Not magic, just domain-specific training.
Seeing the Future
If you speak into a “live” speech recogniser like Siri, you will often see phrases appearing before you have said them, and you may well see words that have been transcribed change, often from something wrong to something right. This is because speech recognisers use statistical models to help them work out what humans “mean” when they are speaking to try to get the right words.
Start a sentence “The cat sat on the”, you listener (and your speech recognition engine), is expecting you to say “mat” at the end. Say “rat” and you have engendered a state of confusion.
This power to see the future also helps in certain other scenarios. When we do machine transcription, we only expect to see single lines of text as output, representing what has been said. But in the background, where the system is not necessarily sure what you meant, it will have generated alternatives, often homophones of what it heard (Claus, clause and claws for examples).
If your use case is trying to find things, like for search or keyword spotting, you really want to have access to that data, because it will expand your search pool.
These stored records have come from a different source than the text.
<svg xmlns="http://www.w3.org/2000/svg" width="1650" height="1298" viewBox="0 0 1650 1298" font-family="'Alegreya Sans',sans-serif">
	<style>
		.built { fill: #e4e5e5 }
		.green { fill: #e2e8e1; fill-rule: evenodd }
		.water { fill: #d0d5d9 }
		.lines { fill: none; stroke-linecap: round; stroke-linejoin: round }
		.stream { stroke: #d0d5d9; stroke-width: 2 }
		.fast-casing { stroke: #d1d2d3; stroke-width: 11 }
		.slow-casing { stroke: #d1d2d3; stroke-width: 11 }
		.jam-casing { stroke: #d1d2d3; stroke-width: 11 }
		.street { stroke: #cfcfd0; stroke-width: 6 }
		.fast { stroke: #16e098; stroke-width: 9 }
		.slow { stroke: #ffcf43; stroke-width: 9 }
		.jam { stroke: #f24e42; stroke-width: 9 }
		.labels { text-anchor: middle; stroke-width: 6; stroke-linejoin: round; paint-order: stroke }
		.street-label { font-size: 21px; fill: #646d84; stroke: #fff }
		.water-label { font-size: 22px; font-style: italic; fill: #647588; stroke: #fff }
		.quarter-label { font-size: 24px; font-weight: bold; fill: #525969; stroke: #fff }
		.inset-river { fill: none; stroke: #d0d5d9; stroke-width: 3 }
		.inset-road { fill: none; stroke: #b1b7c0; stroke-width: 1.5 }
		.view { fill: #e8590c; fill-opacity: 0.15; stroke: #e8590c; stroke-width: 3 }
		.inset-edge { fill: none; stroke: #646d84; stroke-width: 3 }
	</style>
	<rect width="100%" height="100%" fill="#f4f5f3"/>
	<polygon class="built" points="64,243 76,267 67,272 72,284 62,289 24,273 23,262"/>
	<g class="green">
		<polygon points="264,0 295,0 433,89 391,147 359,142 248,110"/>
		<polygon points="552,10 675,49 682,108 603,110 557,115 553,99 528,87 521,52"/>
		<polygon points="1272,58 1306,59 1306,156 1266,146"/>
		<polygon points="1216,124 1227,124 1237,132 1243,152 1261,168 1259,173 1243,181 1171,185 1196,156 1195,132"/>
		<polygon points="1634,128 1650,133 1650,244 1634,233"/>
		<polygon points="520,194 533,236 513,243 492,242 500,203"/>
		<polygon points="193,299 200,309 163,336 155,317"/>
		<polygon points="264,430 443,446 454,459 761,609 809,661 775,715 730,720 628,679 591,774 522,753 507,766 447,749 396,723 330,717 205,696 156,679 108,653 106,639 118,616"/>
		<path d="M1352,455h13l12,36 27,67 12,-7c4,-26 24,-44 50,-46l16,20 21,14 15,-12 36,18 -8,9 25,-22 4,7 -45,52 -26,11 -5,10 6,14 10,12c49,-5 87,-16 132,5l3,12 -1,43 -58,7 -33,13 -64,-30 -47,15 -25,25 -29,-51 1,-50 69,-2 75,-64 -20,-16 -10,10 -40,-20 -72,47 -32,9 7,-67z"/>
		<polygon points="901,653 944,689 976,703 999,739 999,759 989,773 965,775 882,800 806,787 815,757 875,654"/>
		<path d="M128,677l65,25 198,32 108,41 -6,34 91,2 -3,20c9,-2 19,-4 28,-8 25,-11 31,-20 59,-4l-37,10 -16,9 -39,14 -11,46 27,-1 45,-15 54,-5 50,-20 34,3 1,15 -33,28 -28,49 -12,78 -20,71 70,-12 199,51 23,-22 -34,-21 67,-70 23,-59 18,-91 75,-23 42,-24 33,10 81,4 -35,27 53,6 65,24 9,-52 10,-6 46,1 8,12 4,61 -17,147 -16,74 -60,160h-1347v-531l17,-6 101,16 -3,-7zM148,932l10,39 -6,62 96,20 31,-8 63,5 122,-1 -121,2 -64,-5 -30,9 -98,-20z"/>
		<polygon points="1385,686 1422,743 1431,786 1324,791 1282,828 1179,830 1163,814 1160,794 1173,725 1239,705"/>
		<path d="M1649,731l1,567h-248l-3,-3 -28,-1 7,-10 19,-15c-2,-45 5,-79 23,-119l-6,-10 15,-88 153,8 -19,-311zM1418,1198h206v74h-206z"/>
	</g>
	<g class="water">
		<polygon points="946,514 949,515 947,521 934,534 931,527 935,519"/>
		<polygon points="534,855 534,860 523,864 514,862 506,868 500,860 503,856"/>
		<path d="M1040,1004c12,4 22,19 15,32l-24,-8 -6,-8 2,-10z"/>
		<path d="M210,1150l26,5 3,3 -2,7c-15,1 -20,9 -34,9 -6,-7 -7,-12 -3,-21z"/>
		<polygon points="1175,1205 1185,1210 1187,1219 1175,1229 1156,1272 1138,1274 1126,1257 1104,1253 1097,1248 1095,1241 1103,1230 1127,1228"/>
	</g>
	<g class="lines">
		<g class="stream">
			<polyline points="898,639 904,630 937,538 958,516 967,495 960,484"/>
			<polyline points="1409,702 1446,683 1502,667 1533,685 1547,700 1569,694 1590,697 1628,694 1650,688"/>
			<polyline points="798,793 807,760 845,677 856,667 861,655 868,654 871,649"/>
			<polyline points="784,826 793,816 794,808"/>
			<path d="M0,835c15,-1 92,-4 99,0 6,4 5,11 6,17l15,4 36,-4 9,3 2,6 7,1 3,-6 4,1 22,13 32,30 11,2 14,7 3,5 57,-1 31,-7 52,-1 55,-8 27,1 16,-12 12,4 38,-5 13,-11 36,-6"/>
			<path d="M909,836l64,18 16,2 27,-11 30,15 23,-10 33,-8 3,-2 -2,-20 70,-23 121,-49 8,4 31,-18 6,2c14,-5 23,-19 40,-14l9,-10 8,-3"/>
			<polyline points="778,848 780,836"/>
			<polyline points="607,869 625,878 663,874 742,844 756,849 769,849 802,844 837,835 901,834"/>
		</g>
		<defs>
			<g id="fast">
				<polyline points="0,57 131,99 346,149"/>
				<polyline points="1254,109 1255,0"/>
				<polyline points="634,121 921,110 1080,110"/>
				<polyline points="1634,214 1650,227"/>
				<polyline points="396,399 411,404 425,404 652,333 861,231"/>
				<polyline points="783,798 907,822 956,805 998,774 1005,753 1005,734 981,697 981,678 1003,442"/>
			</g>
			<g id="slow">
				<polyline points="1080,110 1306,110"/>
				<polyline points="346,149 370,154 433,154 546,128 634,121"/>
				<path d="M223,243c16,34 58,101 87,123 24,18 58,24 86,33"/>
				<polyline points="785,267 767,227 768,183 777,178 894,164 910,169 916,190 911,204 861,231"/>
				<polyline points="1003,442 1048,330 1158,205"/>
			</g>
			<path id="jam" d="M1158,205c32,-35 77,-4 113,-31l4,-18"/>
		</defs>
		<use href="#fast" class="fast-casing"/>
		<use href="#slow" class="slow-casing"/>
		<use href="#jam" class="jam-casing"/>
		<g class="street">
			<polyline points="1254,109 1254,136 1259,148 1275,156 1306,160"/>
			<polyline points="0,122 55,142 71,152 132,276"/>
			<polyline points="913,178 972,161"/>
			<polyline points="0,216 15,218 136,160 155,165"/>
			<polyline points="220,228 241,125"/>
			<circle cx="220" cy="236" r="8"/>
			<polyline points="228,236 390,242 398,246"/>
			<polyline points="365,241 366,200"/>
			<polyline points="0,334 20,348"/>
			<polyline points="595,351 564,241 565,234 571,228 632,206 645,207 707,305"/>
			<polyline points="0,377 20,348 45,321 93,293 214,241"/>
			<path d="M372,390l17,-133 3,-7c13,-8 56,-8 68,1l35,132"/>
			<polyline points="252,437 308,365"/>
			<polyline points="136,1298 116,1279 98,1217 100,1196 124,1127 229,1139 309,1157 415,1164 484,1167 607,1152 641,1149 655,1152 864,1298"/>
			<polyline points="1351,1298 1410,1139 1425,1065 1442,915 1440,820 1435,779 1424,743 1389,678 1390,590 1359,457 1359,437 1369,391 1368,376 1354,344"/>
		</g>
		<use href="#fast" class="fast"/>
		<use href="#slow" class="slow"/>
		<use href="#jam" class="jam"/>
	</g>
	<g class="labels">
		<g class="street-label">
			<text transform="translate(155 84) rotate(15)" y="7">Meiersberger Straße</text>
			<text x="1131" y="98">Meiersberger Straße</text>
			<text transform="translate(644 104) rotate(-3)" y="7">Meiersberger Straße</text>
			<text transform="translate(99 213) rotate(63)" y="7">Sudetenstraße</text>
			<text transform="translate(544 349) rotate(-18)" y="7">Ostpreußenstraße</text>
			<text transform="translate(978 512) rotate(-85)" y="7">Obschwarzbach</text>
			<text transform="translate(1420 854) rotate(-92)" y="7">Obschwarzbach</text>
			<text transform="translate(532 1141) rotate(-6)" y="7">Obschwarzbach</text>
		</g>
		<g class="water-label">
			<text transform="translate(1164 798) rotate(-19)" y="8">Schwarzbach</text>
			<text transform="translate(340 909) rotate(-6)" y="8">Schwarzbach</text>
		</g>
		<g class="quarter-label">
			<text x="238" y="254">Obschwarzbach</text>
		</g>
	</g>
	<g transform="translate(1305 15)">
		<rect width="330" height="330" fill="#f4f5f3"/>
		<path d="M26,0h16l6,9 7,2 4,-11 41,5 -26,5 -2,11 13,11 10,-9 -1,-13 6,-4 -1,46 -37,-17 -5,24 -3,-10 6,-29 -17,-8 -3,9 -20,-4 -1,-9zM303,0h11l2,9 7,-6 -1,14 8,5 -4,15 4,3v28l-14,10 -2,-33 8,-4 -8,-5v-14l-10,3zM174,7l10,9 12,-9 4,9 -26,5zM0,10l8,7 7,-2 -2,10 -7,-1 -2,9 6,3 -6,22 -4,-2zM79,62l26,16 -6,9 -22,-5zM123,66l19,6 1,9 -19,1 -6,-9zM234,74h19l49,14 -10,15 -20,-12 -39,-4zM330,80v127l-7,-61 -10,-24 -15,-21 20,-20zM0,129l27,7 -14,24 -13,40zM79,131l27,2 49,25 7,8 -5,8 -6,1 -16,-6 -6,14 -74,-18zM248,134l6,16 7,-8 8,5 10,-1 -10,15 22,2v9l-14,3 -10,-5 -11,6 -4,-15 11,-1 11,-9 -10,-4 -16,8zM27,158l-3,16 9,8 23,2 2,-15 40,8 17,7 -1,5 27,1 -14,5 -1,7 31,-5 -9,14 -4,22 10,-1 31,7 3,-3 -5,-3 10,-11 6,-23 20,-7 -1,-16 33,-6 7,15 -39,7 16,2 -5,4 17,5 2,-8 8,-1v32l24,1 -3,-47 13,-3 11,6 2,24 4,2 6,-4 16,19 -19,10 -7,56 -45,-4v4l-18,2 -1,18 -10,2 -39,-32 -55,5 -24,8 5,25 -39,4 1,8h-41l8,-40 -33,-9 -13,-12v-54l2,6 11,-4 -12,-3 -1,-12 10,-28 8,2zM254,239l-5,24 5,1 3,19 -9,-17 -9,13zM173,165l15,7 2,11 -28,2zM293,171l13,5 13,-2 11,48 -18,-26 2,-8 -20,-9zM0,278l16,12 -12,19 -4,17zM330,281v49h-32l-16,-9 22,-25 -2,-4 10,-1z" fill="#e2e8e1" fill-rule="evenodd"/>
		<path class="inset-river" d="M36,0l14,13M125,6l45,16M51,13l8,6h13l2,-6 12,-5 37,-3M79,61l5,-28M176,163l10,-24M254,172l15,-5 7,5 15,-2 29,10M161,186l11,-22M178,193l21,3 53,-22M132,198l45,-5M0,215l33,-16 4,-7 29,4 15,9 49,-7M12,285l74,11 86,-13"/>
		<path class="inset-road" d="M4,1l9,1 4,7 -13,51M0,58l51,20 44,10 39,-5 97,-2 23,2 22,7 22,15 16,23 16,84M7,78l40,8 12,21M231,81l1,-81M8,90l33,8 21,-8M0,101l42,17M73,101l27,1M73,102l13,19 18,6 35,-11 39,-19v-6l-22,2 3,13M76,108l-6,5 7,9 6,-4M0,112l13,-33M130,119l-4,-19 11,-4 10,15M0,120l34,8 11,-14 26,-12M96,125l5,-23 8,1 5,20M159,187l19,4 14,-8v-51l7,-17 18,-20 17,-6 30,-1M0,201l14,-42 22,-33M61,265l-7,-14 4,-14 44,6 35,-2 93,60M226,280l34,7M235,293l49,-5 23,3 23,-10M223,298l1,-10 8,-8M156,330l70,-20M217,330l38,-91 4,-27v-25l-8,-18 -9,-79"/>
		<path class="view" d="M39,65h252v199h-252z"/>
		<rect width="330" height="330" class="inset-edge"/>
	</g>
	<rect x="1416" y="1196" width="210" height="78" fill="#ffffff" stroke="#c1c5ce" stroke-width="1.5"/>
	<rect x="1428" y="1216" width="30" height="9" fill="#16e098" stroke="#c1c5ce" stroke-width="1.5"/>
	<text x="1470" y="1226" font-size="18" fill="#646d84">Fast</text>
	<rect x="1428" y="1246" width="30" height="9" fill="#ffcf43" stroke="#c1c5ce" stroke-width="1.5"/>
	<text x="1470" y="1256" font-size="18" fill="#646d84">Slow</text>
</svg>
This is called a lattice, a list of alternative words with a “confidence” score attached to it.
Below you see an example of a phone call. Every single word that was said was correctly identified, so if you had used the lattice to search, you would have found what you were looking for. Especially as the name, often a key search term, is only seen with a confidence of .08.
Is Voice Ready for Primetime?
Yes, and no. And whether it is very much depends on you.
Step 1, understand your use case.
Step 2, really understand your use case. Unless you are trying to produce close captions for a podcast, you don’t just want a transcript, “out of the box”.
Here are some questions to ask:
Is my use case really a “search” use case? If so, think about how you use training and lattice output. Microsoft did some research on recall using lattice results and found:
“Experiments on a 170-hour lecture set show an accuracy improvement by 30-60% for phrase searches and by 130% for two-term AND queries, compared to indexing linear text.”
This means that if you search for a phrase, say “Intelligent Voice”, you are up to 60% more likely to pick it up a lattice search than if you search the plain text output you usually see from a straight transcription. If you make that a Boolean search “Intelligent AND Voice”, the chances of picking it up rise to 130%
Am I worried about privacy? Are you happy that your data is commercially or legally suitable to be processed by a public cloud provider? If not, you need to look at on-device, on-prem or private cloud solutions
Am I worried about cost? Google charges $1.44 per audio hour processed. Think about the volume of data you might be processing and multiply it by that. If you are looking at telephony monitoring solutions with agents on the phone 30 hours a week, does that make commercial sense?
The abilities of voice technology do not really live up to the hype. Much commercial speech recognition is focused heavily on English, and “normal” accents. And they usually rely on the audio being processed being pretty clean to start with: Alexa uses a 7 microphone array and clever “beamforming” techniques to overcome the problem of you being distant from the microphone.
At the moment, we are building a model for the Bavarian dialect: not Bavarian accented German, but an actual dialect, but reduced in written form to Standard German. Not an easy task, but another step in trying to break the Anglo hold on speech recognition.
Will it ever be 100% accurate as well as 100% useful? As they say in Munich, “Schau ma moi”.